Flushing only inactive LRO entries works better than any of these
alternates that I tried:
- don't LRO pure ACKs
- flush _all_ LRO entries periodically (every 'x' microseconds or every
'y' descriptors)
- stop rx processing in the driver periodically and schedule remaining
work for later.

Reviewed by: andre


# 247104 21-Feb-2013 gallatin

Fix tcp_lro_rx_ipv4() for drivers that do not set CSUM_IP_CHECKED.
Specifcially, in_cksum_hdr() returns 0 (not 0xffff) when the IPv4
checksum is correct. Without this fix, the tcp_lro code will reject
good IPv4 traffic from drivers that do not implement IPv4 header
harder csum offload.

Sponsored by: Myricom Inc.

MFC after: 7 days


# 236394 01-Jun-2012 bz

Make TCP LRO work properly with VIMAGE kernels rather than just panicing.
There's no VIMAGE context set there yet as this is before if_ethersubr.c.

MFC after: 3 days
X-MFC with: r235981


# 236093 26-May-2012 bz

Trim the extra $FreeBSD$ from the comment below the license. We use
the __FBSDID() macro on the file now instead.

MFC after: 3 days


# 235981 25-May-2012 bz

In case forwarding is turned on for a given address family, refuse to
queue the packet for LRO and tell the driver to directly pass it on.
This avoids re-assembly and later re-fragmentation problems when
forwarding.

It's not the best solution but the simplest and most effective for
the moment.

Should have been done: ages ago
Discussed with and by: many
MFC after: 3 days


# 235944 24-May-2012 bz

MFp4 bz_ipv6_fast:

Significantly update tcp_lro for mostly two things:
1) introduce basic support for IPv6 without extension headers.
2) try hard to also get the incremental checksum updates right,
especially also in the IPv4 case for the IP and TCP header.

Move variables around for better locality, factor things out into
functions, allow checksum updates to be compiled out, ...

Leave a few comments on further things to look at in the future,
though that is not the full list.

Update drivers with appropriate #includes as needed for IPv6 data
type in LRO.

Sponsored by: The FreeBSD Foundation
Sponsored by: iXsystems

Reviewed by: gnn (as part of the whole)
MFC After: 3 days


# 235474 15-May-2012 bz

Switch to a standard 2 clause BSD license (from bsd-style-copyright).
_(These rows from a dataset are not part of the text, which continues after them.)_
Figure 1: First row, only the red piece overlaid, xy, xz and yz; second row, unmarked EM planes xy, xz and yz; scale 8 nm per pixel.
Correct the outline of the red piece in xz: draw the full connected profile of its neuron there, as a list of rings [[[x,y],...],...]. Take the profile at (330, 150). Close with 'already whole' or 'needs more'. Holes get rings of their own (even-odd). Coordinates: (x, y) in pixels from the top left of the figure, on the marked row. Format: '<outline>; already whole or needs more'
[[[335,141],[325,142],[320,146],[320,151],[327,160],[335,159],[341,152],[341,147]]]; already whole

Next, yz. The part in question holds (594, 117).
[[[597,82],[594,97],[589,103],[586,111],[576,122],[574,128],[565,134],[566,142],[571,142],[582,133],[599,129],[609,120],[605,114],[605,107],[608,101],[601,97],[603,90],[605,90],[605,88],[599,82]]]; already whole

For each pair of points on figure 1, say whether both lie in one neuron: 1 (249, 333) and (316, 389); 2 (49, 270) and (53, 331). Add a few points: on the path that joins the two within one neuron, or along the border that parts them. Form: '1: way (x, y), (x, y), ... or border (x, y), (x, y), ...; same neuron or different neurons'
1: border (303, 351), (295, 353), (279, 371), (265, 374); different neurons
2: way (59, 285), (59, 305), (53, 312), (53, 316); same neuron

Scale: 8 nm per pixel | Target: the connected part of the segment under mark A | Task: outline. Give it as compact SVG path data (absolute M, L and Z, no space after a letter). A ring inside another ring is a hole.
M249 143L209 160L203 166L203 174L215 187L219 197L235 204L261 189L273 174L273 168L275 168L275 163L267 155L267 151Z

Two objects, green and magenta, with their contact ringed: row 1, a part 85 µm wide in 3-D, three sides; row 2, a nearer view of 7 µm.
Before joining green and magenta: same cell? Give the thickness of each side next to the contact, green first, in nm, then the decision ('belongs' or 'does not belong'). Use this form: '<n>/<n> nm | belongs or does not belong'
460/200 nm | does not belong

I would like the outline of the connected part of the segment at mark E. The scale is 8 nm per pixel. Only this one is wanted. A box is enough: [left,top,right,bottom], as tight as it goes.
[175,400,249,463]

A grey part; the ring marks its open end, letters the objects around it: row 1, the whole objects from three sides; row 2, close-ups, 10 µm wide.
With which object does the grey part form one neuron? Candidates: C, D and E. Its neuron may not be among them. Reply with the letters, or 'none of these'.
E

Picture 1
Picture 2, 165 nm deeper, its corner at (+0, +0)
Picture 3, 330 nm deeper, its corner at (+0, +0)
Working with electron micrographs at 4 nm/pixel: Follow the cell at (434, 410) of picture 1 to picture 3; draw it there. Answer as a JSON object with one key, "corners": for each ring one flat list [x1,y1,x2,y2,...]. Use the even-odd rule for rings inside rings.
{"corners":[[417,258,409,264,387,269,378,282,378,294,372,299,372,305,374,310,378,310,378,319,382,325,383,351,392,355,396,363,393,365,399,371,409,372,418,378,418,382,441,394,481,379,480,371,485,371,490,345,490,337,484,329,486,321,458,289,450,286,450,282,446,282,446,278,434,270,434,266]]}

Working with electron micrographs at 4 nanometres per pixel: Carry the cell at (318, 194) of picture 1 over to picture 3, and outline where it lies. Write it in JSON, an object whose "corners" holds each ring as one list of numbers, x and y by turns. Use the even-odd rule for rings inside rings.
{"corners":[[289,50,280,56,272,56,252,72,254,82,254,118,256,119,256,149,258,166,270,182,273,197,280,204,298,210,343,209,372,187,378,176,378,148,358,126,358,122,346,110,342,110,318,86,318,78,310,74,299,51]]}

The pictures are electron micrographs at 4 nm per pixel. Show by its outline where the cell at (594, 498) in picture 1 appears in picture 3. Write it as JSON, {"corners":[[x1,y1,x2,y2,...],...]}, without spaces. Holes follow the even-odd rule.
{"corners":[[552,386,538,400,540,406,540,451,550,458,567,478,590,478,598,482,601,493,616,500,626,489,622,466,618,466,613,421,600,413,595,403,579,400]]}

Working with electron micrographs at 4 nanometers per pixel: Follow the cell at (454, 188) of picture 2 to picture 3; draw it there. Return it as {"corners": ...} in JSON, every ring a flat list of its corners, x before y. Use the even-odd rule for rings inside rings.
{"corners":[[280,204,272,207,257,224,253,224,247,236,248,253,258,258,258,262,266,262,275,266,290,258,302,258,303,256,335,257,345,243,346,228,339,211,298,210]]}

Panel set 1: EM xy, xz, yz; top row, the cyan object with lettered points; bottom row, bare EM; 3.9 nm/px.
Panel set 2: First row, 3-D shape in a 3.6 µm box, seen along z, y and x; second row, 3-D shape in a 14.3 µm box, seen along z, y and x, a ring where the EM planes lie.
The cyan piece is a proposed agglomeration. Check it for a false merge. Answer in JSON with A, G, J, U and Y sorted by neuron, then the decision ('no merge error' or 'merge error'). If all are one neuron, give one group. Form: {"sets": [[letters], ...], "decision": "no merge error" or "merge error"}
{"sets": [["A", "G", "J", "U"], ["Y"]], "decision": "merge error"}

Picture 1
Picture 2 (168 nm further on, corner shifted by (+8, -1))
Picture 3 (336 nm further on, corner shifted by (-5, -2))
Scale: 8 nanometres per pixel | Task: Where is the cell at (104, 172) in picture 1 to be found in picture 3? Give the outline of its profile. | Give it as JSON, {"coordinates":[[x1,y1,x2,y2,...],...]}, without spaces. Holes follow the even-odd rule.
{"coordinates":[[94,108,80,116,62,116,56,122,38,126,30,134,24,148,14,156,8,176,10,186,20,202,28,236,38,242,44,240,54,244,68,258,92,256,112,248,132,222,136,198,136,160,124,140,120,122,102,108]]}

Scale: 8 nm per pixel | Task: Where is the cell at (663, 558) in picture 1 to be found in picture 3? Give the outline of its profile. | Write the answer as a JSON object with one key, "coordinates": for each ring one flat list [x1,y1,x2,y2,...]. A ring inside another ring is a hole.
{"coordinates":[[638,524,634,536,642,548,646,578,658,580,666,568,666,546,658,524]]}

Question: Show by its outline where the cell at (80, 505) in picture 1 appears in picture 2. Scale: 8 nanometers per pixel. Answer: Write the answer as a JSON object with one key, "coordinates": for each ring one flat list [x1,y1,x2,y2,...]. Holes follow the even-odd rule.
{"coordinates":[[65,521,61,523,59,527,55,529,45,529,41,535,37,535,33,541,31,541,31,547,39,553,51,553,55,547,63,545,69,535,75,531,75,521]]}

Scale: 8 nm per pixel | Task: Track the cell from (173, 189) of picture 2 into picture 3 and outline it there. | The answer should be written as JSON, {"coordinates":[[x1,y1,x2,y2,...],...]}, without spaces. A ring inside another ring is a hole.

Approved by: Myricom Inc. (gallatin)
Approved by: Intel Corporation (jfv)


# 223797 05-Jul-2011 cperciva

Don't allow lro->len to exceed 65535, as this will result in overflow
when len is inserted back into the synthetic IP packet and cause a
multiple of 2^16 bytes of TCP "packet loss".

This improves Linux->FreeBSD netperf bandwidth by a factor of 300 in
testing on Amazon EC2.

Reviewed by: jfv
MFC after: 2 weeks


# 220428 07-Apr-2011 jfv

Port of the LRO fix from mxge driver to the generic
LRO code. Thanks to Andrew Gallatin for the change.

MFC after: 7 days


# 217126 07-Jan-2011 jhb

Trim extra spaces before tabs.


# 182089 24-Aug-2008 kmacy

Don't calculate checksum if it has already been validated

Obtained from: Chelsio Inc.
MFC after: 3 days


# 179737 11-Jun-2008 jfv

Add generic TCP LOR into netinet